## START
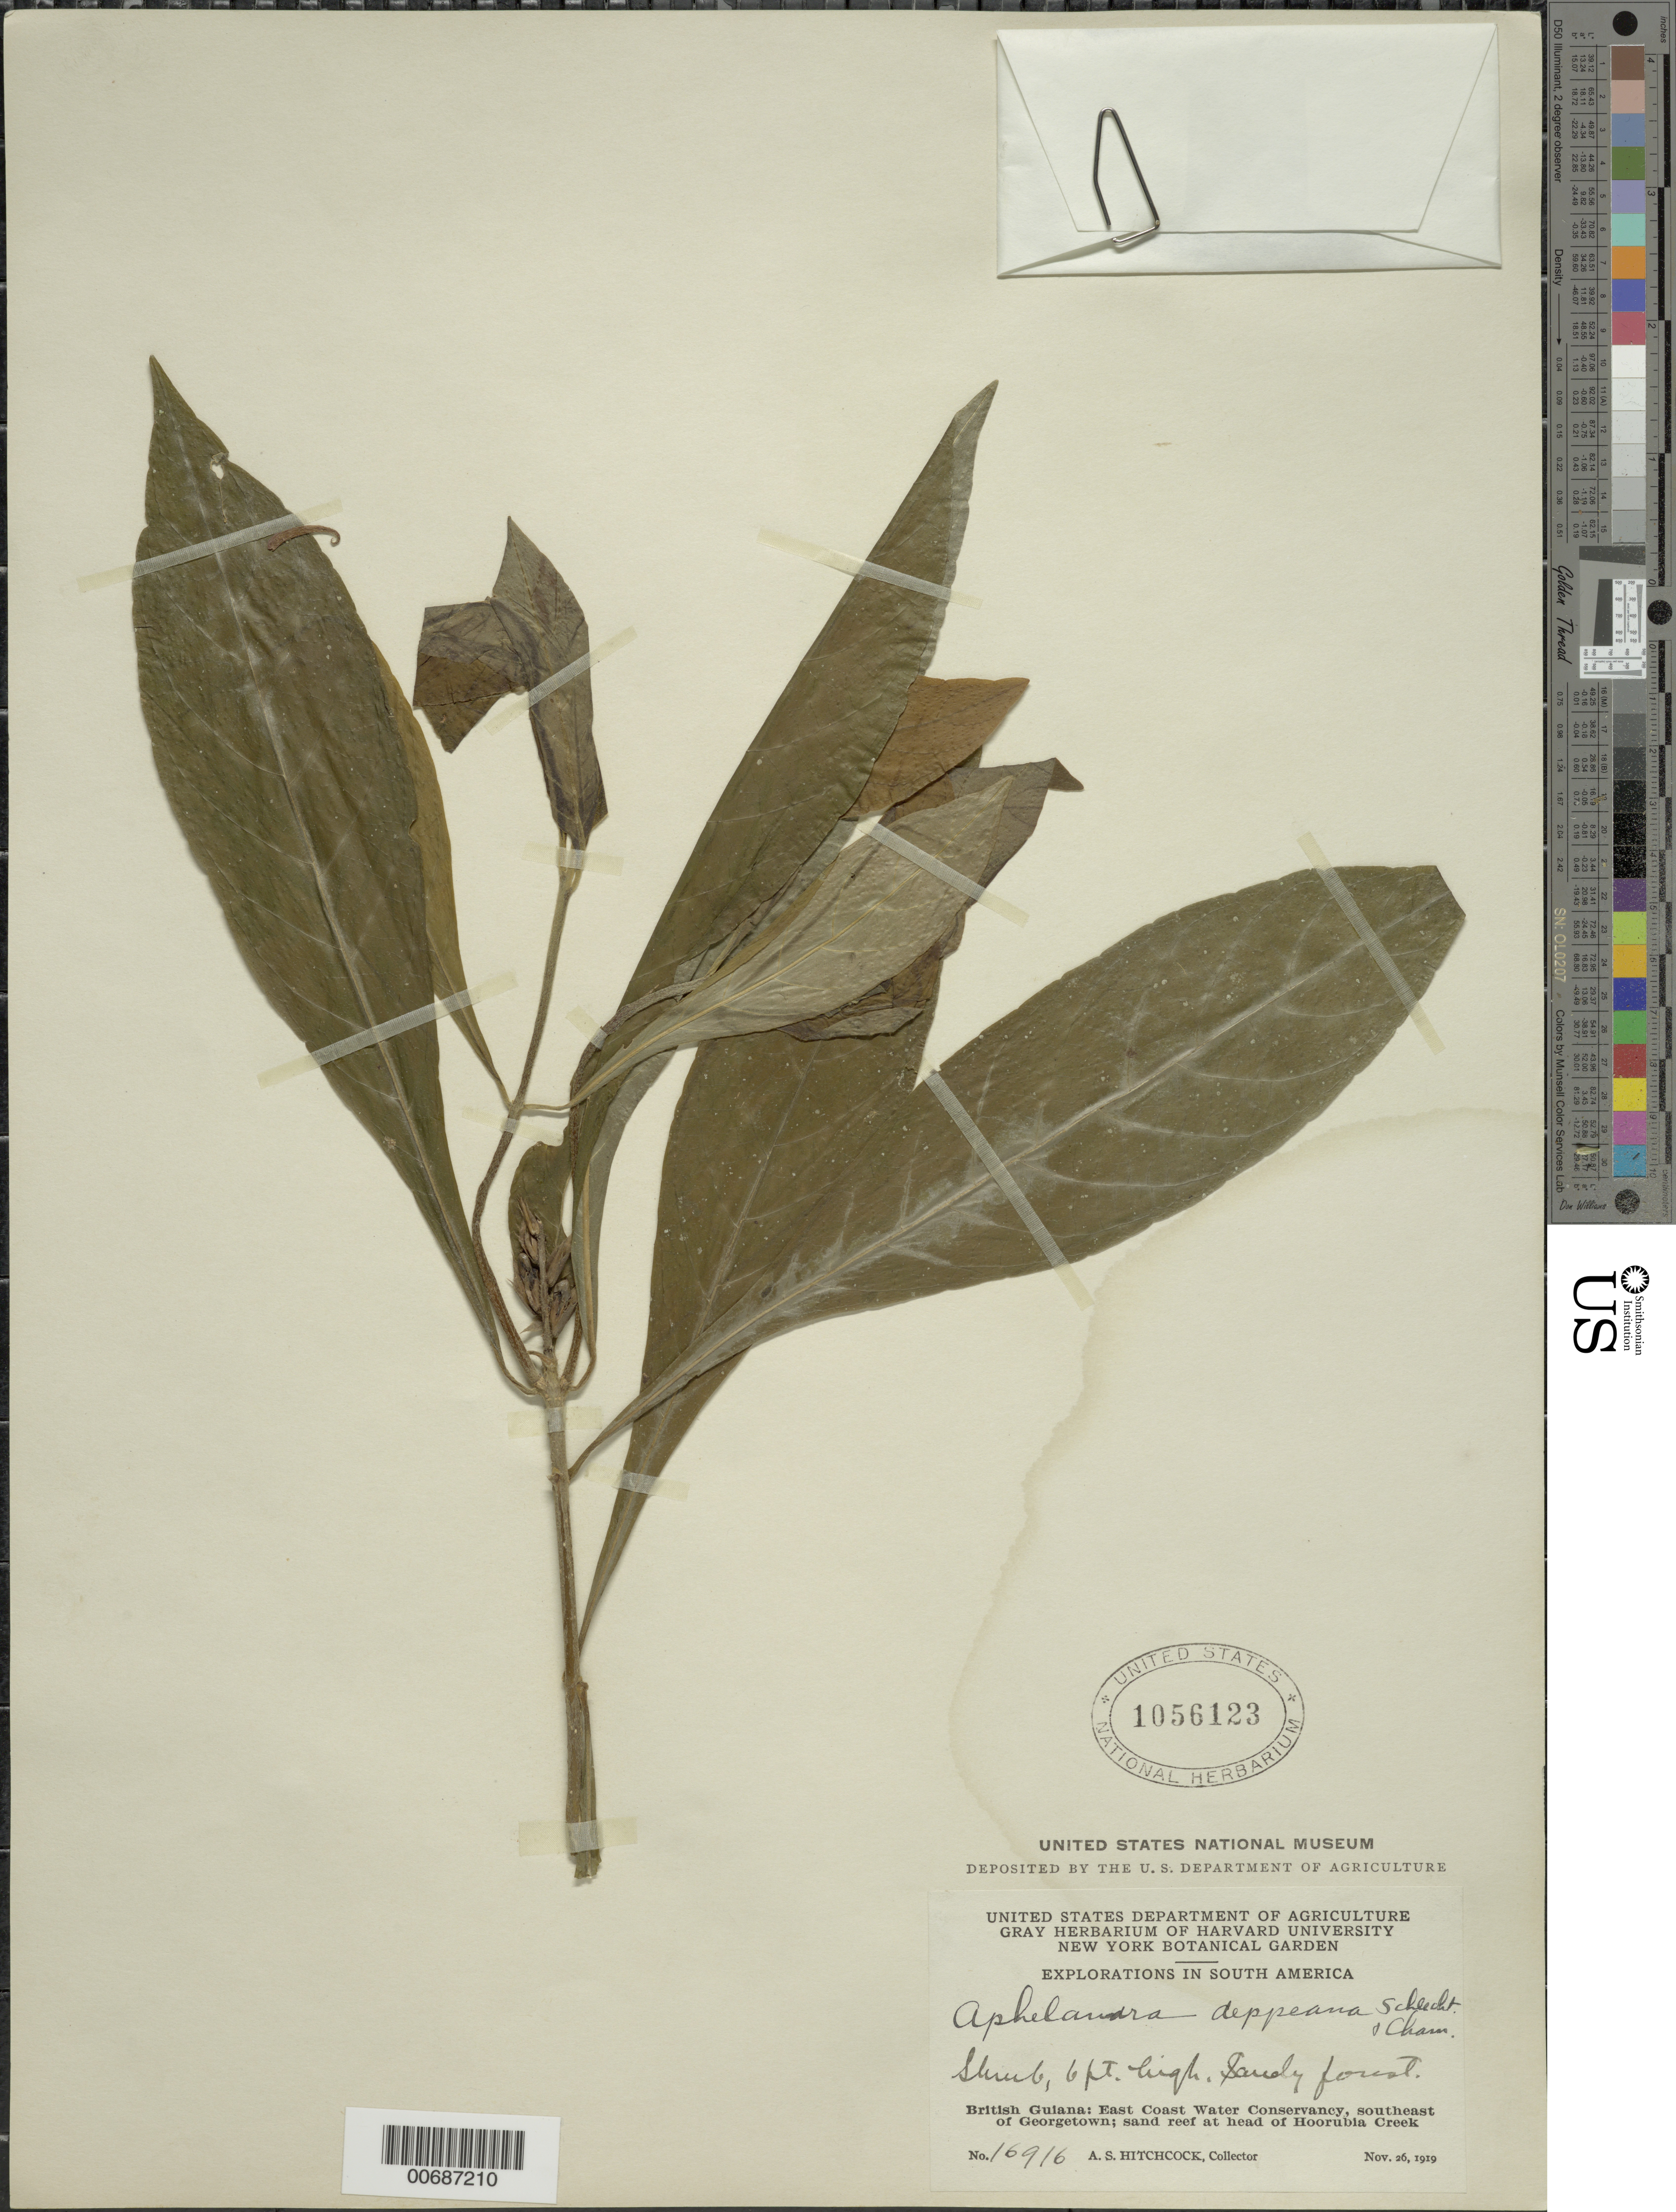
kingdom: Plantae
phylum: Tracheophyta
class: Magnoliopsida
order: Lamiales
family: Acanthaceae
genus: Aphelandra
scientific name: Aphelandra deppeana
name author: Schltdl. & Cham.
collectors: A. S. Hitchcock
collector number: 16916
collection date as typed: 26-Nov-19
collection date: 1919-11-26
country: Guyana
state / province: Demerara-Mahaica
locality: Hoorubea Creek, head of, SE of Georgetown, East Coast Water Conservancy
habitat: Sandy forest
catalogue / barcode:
## END
Written task
Copy every line of the item above exactly, leaving out the picture.

Task response
kingdom: Plantae
phylum: Tracheophyta
class: Magnoliopsida
order: Lamiales
family: Acanthaceae
genus: Aphelandra
scientific name: Aphelandra deppeana
name author: Schltdl. & Cham.
collectors: A. S. Hitchcock
collector number: 16916
collection date as typed: 26-Nov-19
collection date: 1919-11-26
country: Guyana
state / province: Demerara-Mahaica
locality: Hoorubea Creek, head of, SE of Georgetown, East Coast Water Conservancy
habitat: Sandy forest
catalogue / barcode:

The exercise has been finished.